Management reiterated its 2026 outlook, projecting full‑year revenue of $91.0 million to $96.0 million and GAAP diluted EPS of $1.90 to $2.05. The guidance reflects confidence in the continued adoption of the MRidium 3870, which is expected to drive a significant revenue lift in the second half of 2026. The company also highlighted its debt‑free balance sheet and robust cash‑flow generation, which support the dividend increase and future capital allocation flexibility.

CEO Roger Susi said, “We remain focused on innovation, operational efficiency, and delivering strong returns to shareholders. The record revenue streak and the successful launch of the MRidium 3870 demonstrate our execution capability and reinforce our leadership in the MRI‑compatible device market.” Investors responded positively to the results, citing the earnings beat, dividend hike, and optimistic guidance as key drivers of the favorable market reaction.
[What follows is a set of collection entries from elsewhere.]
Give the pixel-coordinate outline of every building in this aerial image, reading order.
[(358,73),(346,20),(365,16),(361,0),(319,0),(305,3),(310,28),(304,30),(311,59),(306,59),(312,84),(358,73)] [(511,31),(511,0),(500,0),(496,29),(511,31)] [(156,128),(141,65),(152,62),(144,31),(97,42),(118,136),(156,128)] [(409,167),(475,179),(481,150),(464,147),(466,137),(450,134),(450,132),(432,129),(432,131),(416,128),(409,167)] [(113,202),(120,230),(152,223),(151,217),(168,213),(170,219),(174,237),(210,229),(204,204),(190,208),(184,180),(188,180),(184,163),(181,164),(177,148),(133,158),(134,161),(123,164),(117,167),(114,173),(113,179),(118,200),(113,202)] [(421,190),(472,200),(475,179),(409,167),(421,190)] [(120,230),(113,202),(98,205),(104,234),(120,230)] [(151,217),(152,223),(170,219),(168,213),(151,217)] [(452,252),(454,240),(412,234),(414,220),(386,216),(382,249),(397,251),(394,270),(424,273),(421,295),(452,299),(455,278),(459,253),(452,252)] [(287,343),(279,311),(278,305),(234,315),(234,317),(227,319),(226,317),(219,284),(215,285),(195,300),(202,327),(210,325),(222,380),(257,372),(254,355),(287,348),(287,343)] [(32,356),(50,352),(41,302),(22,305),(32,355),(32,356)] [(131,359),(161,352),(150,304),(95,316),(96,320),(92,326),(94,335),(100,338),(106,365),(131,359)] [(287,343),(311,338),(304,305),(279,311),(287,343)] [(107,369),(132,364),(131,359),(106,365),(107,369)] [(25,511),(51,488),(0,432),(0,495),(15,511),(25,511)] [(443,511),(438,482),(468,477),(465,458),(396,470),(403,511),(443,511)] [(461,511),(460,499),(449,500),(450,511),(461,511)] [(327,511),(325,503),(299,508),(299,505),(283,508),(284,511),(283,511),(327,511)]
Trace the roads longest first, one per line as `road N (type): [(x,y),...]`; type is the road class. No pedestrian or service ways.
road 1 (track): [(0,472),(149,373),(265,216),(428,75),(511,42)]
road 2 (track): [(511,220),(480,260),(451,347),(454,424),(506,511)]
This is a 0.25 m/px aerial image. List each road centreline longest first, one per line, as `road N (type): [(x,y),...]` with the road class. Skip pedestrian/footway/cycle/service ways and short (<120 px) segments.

The combination of high gross margins, a growing product pipeline, and a debt‑free balance sheet positions iRadimed for continued expansion. The company’s ability to scale production at the new Orlando facility while maintaining pricing power suggests resilience against supply‑chain headwinds and competitive pressures. With the MRidium 3870 expected to become a major revenue driver, iRadimed’s trajectory points toward a $100 million revenue run‑rate in 2026, reinforcing its long‑term growth prospects.